Mini-cas pratique 2: attente d’une prise en charge “accident” qui n’arrive pas
Symptôme: l’arrêt est vécu comme “100 % dû au travail”, et l’entreprise pense que l’assurance-accidents paiera.
Décisions:
• recadrer: la Suva indique que le burn-out n’est pas une maladie professionnelle couverte par l’assurance-accidents.
• basculer le dossier sur le bon circuit: salaire et IJ (LAMal/LCA) avec une annonce conforme.
• documenter les mesures organisationnelles prises (charge, objectifs, ajustements) pour rester cohérent et éviter que le cas ne se transforme en débat de responsabilité “sans preuves”.
Repères et check-list
Ce qu’il faut documenter
Objectif: prouver la cohérence entre risque, décisions et mesures, sans sur-documenter des données sensibles.
• Procédure “absences santé” (rôles, confidentialité, points de contact, étapes).
• Décisions d’organisation du travail: priorités, charge, horaires, ajustements lors des pics.
• Mesures de prévention et d’information: briefings managers, rappels des canaux de signalement.
• Traçabilité des alertes et des actions: fait observé, action décidée, suivi (factuel, daté).
• Dossier assurance: annonces, correspondances, décisions, pièces transmises (liste maîtrisée).
• Retour au travail: plan de reprise, aménagements, jalons, points de suivi.
Ces éléments soutiennent l’obligation de protéger la santé physique et psychique (LTr/OLT 3) et la personnalité du travailleur (CO).
Erreurs fréquentes et comment les éviter
• Tout attendre de l’assurance: l’organisation du travail et la continuité se décident tout de suite.
• Confondre “lié au travail” et “assurance-accidents”: la Suva rappelle que le burn-out n’est pas une maladie professionnelle couverte par l’assurance-accidents.
• Découvrir le maintien du salaire trop tard: sécuriser la lecture CO et l’articulation avec IJ avant le cas.
• Documenter à l’envers: garder des détails médicaux inutiles, mais pas les décisions de charge, priorités, mesures.
• Reprendre “comme avant”: sans ajustement réel, le risque de rechute augmente.
Questions à poser à son assureur/courtier
1. Notre IJ est-elle sous LAMal ou sous LCA, et quelles conséquences (admission, réserves, exclusions)?
2. Quel est le délai d’attente, la durée maximale de prestation, et la gestion de l’incapacité partielle?
3. Quelles pièces sont exigées à l’annonce et pendant le suivi d’un cas lié à une atteinte psychique?
4. Quels délais d’annonce devons-nous respecter pour éviter un refus de prestation?
5. Comment l’IJ s’articule-t-elle avec le maintien du salaire prévu par le CO et notre contrat de travail?
6. Quel accompagnement est prévu (gestion de cas, réseau, recommandations de reprise)?
7. Que se passe-t-il en cas de rechute après reprise, et quelles règles de continuité de couverture?
8. Comment traitez-vous les situations où plusieurs facteurs (travail et privé) sont en jeu?
9. Sur la responsabilité civile: quel périmètre, quelles exclusions, quel processus de déclaration en cas de reproche?
10. Quelles mesures de prévention ou outils proposez-vous (SECO, Suva, programmes internes), et à quelles conditions?
Conclusion
Le burn-out au travail se pilote comme un risque: protéger la santé psychique, organiser le travail de façon tenable, et pouvoir le démontrer.
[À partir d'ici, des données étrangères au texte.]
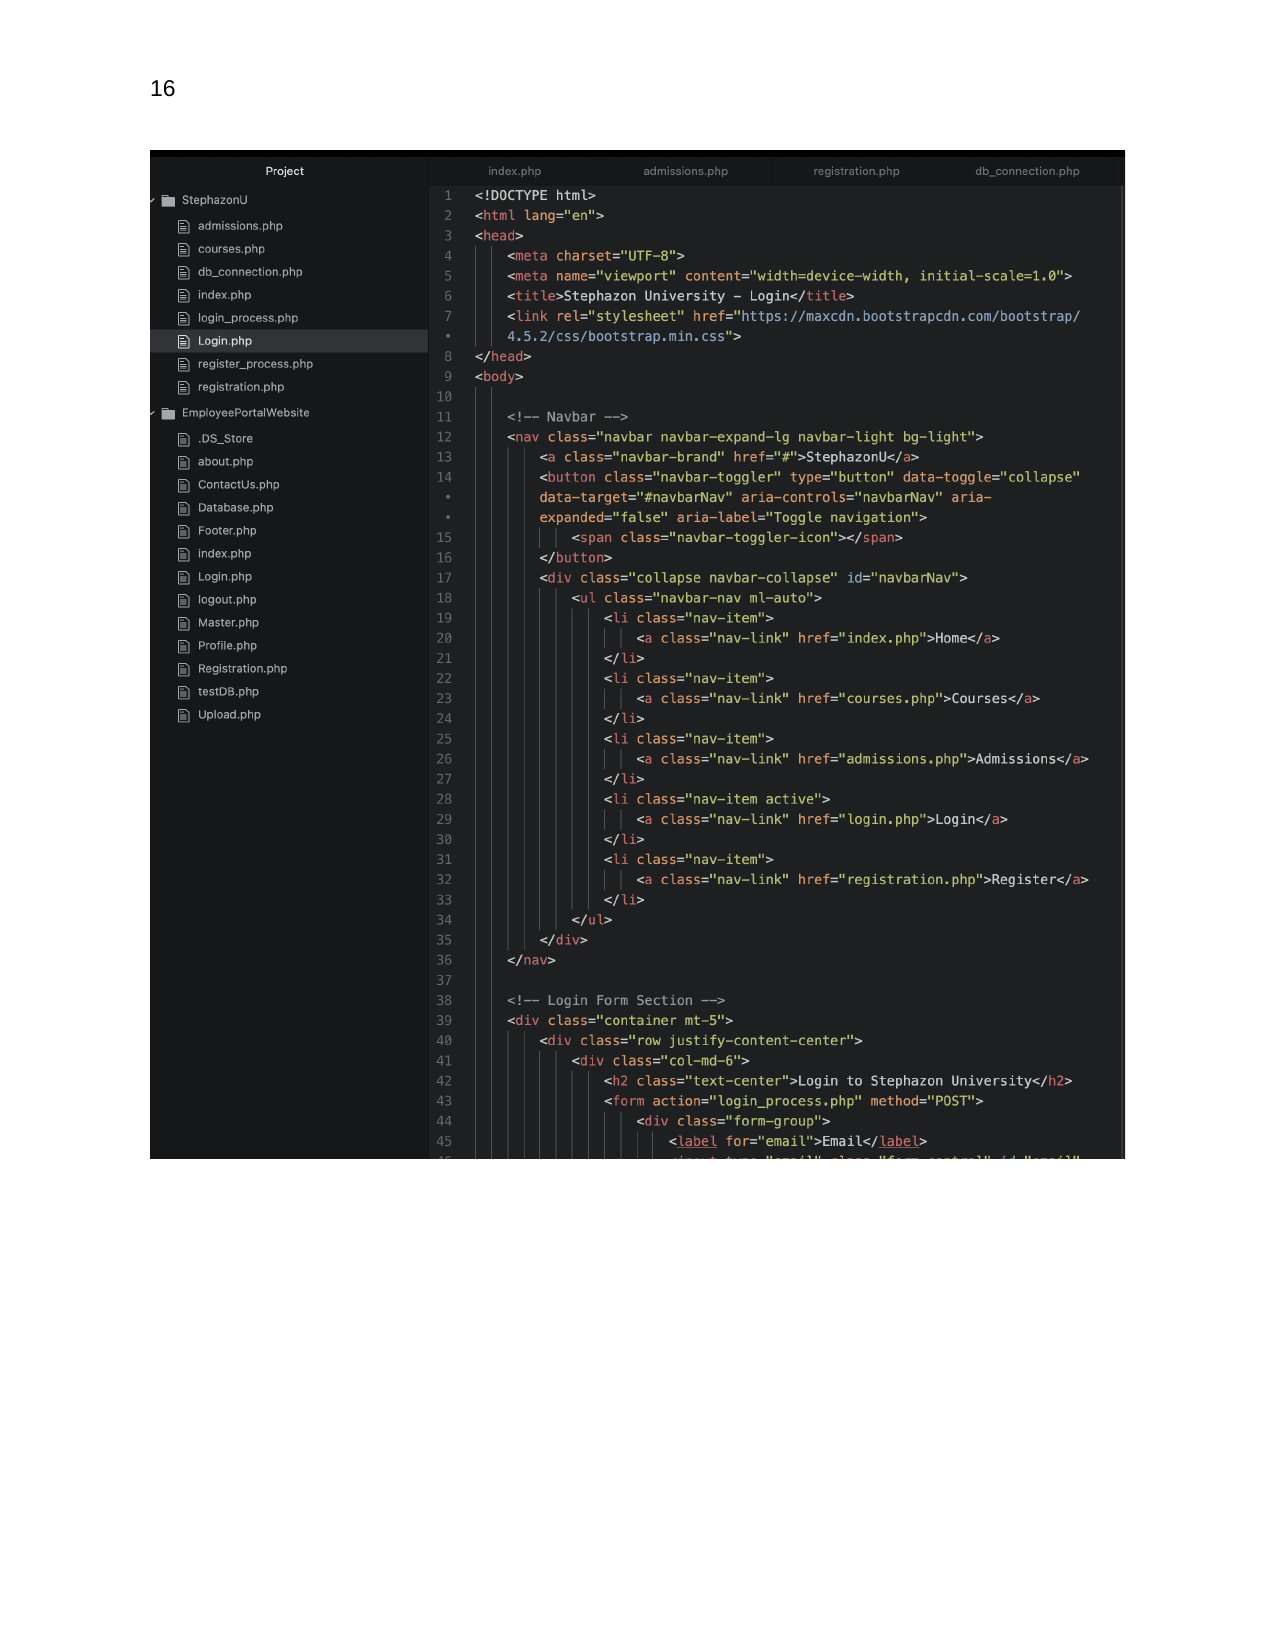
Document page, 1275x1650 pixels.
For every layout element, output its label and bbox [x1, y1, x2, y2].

picture [150, 150, 1125, 1159]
Côté assurance, la clarté vient d’une cartographie simple: maintien du salaire, indemnités journalières (LAMal/LCA), limites de l’assurance-accidents, et rôle éventuel de la responsabilité civile.
Prochaine étape utile: revoir vos scénarios RH et vos contrats (IJ, RC, procédures), puis formaliser une fiche réflexe et une check-list de documentation. Cela fait gagner du temps au moment où l’entreprise en a le plus besoin.